--- Problem to solve ---
Every line of the material is to be quoted verbatim, minus the pictures.

--- Record set ---
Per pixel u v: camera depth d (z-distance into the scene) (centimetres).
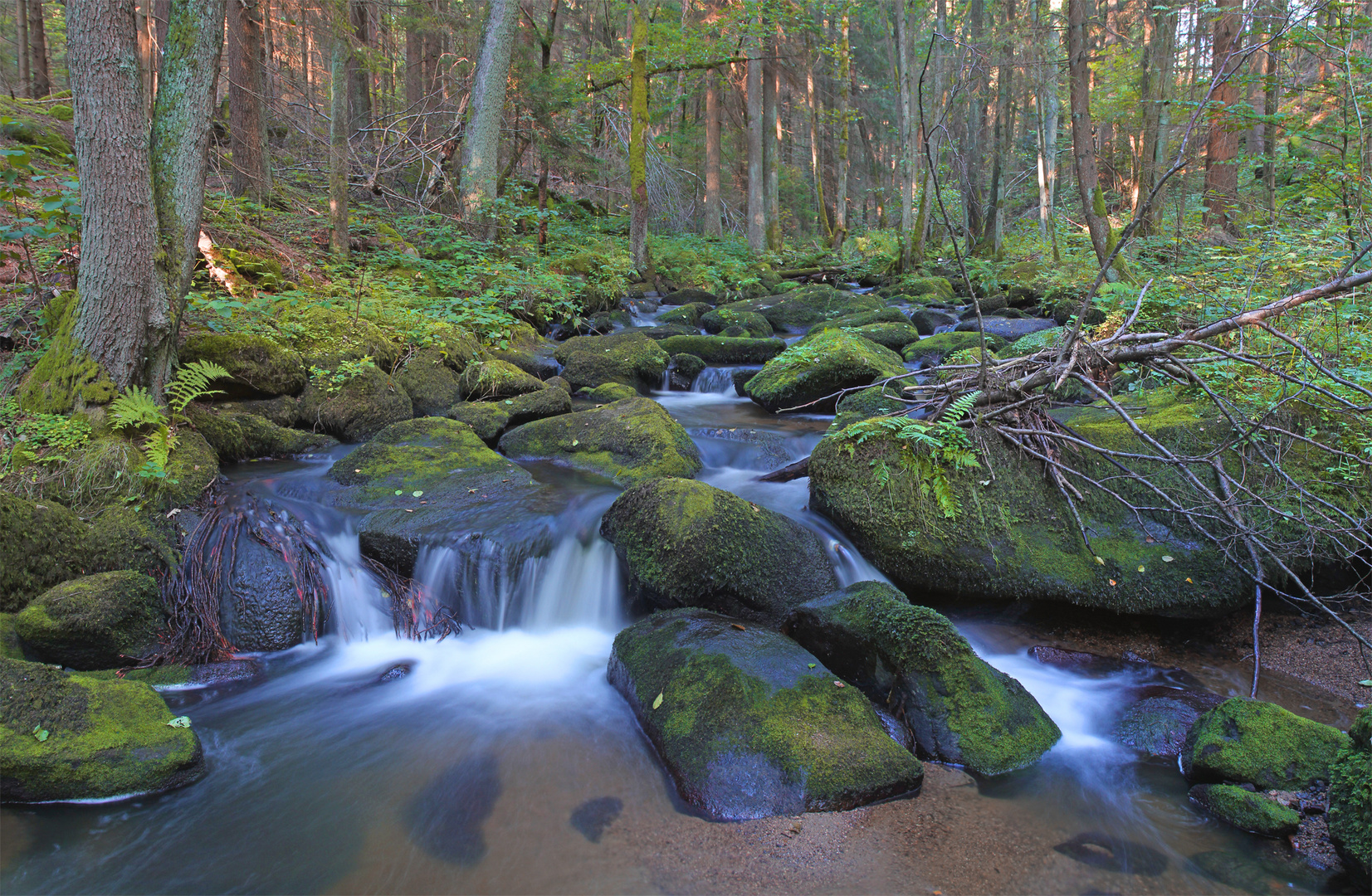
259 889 278
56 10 2303
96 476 476
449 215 1370
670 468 640
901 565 497
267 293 861
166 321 539
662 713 368
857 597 421
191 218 556
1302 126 851
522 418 773
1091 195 1118
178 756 337
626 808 324
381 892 278
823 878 284
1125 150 2266
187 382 562
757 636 403
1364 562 472
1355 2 669
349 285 950
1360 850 275
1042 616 501
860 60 3441
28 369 553
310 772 350
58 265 621
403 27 1606
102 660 411
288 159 1666
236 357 664
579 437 698
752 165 2411
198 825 313
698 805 321
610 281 1395
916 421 528
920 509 498
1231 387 543
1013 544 483
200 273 803
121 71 499
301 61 2038
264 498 540
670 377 1033
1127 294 748
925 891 278
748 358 1126
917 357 1064
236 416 643
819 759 330
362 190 1528
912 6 2164
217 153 1196
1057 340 723
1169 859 295
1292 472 493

--- Task result ---
Per pixel u v: camera depth d (z-distance into the scene) (centimetres).
259 889 278
56 10 2303
96 476 476
449 215 1370
670 468 640
901 565 497
267 293 861
166 321 539
662 713 368
857 597 421
191 218 556
1302 126 851
522 418 773
1091 195 1118
178 756 337
626 808 324
381 892 278
823 878 284
1125 150 2266
187 382 562
757 636 403
1364 562 472
1355 2 669
349 285 950
1360 850 275
1042 616 501
860 60 3441
28 369 553
310 772 350
58 265 621
403 27 1606
102 660 411
288 159 1666
236 357 664
579 437 698
752 165 2411
198 825 313
698 805 321
610 281 1395
916 421 528
920 509 498
1231 387 543
1013 544 483
200 273 803
121 71 499
301 61 2038
264 498 540
670 377 1033
1127 294 748
925 891 278
748 358 1126
917 357 1064
236 416 643
819 759 330
362 190 1528
912 6 2164
217 153 1196
1057 340 723
1169 859 295
1292 472 493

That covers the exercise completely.